__Your task__:
Leave out every picture, and return exactly the lines from the line containing "prošla 450 km, koliko" through the end of the records below, both inclusive.

__Records shown__:
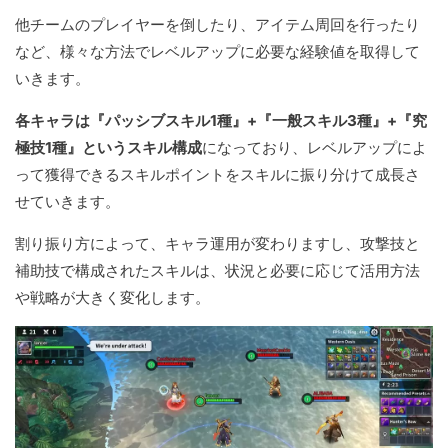
他チームのプレイヤーを倒したり、アイテム周回を行ったり
など、様々な方法でレベルアップに必要な経験値を取得して
いきます。
各キャラは『パッシブスキル1種』+『一般スキル3種』+『究
極技1種』というスキル構成
になっており、レベルアップによ
って獲得できるスキルポイントをスキルに振り分けて成長さ
せていきます。
割り振り方によって、キャラ運用が変わりますし、攻撃技と
補助技で構成されたスキルは、状況と必要に応じて活用方法
や戦略が大きく変化します。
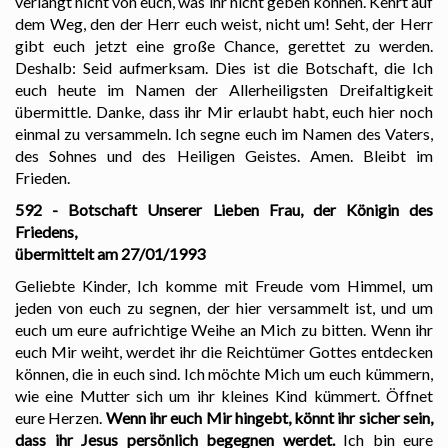
verlangt nicht von euch, was ihr nicht geben können. Kehrt auf
dem Weg, den der Herr euch weist, nicht um! Seht, der Herr
gibt euch jetzt eine große Chance, gerettet zu werden.
Deshalb: Seid aufmerksam. Dies ist die Botschaft, die Ich
euch heute im Namen der Allerheiligsten Dreifaltigkeit
übermittle. Danke, dass ihr Mir erlaubt habt, euch hier noch
einmal zu versammeln. Ich segne euch im Namen des Vaters,
des Sohnes und des Heiligen Geistes. Amen. Bleibt im
Frieden.
592 - Botschaft Unserer Lieben Frau, der Königin des
Friedens,
übermittelt am 27/01/1993
Geliebte Kinder, Ich komme mit Freude vom Himmel, um
jeden von euch zu segnen, der hier versammelt ist, und um
euch um eure aufrichtige Weihe an Mich zu bitten. Wenn ihr
euch Mir weiht, werdet ihr die Reichtümer Gottes entdecken
können, die in euch sind. Ich möchte Mich um euch kümmern,
wie eine Mutter sich um ihr kleines Kind kümmert. Öffnet
eure Herzen.
Wenn ihr euch Mir hingebt, könnt ihr sicher sein,
dass ihr Jesus persönlich begegnen werdet.
Ich bin eure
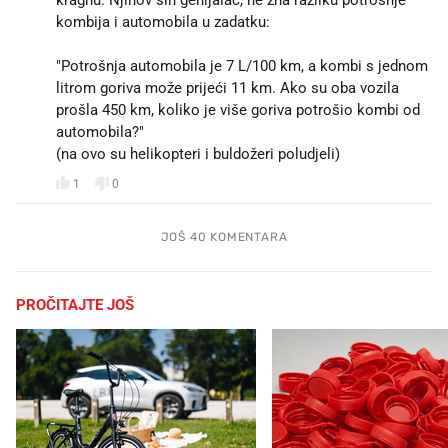
kragnu. Njihov sin genijalac, ne zna razliku potrošnje
kombija i automobila u zadatku:
"Potrošnja automobila je 7 L/100 km, a kombi s jednom
litrom goriva može prijeći 11 km. Ako su oba vozila
prošla 450 km, koliko je više goriva potrošio kombi od
automobila?"
(na ovo su helikopteri i buldožeri poludjeli)
1
0
JOŠ 40 KOMENTARA
PROČITAJTE JOŠ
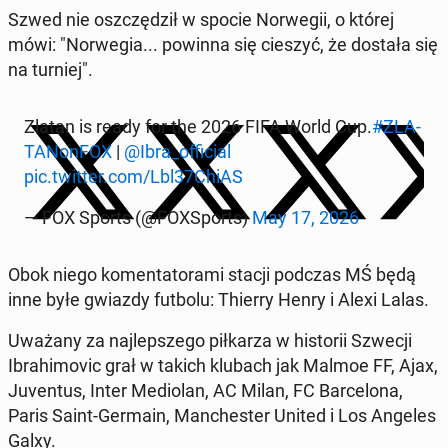
Szwed nie oszczę­dził w spocie Nor­we­gii, o której
mówi: "Nor­we­gia... powinna się cieszyć, że dostała się
na turniej".
Zlatan is ready for the 2026 FIFA World Cup.
#ZLA­
TA­Non­FOX
|
@Ibra_of­fi­cial
pic.twitter.com/Lbl37ChiAS
— FOX Sports (@FO­XSports)
May 17, 2026
Obok niego ko­men­ta­to­ra­mi stacji podczas MŚ będą
inne byłe gwiazdy futbolu: Thierry Henry i Alexi Lalas.
Uważany za naj­lep­sze­go pił­ka­rza w hi­sto­rii Szwecji
Ibra­hi­mo­vic grał w takich klubach jak Malmoe FF, Ajax,
Ju­ven­tus, Inter Me­dio­lan, AC Milan, FC Bar­ce­lo­na,
Paris Saint-Germain, Man­che­ster United i Los Angeles
Galxy.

__Answer__:
prošla 450 km, koliko je više goriva potrošio kombi od
automobila?"
(na ovo su helikopteri i buldožeri poludjeli)
1
0
JOŠ 40 KOMENTARA
PROČITAJTE JOŠ
Szwed nie oszczę­dził w spocie Nor­we­gii, o której
mówi: "Nor­we­gia... powinna się cieszyć, że dostała się
na turniej".
Zlatan is ready for the 2026 FIFA World Cup.
#ZLA­
TA­Non­FOX
|
@Ibra_of­fi­cial
pic.twitter.com/Lbl37ChiAS
— FOX Sports (@FO­XSports)
May 17, 2026
Obok niego ko­men­ta­to­ra­mi stacji podczas MŚ będą
inne byłe gwiazdy futbolu: Thierry Henry i Alexi Lalas.
Uważany za naj­lep­sze­go pił­ka­rza w hi­sto­rii Szwecji
Ibra­hi­mo­vic grał w takich klubach jak Malmoe FF, Ajax,
Ju­ven­tus, Inter Me­dio­lan, AC Milan, FC Bar­ce­lo­na,
Paris Saint-Germain, Man­che­ster United i Los Angeles
Galxy.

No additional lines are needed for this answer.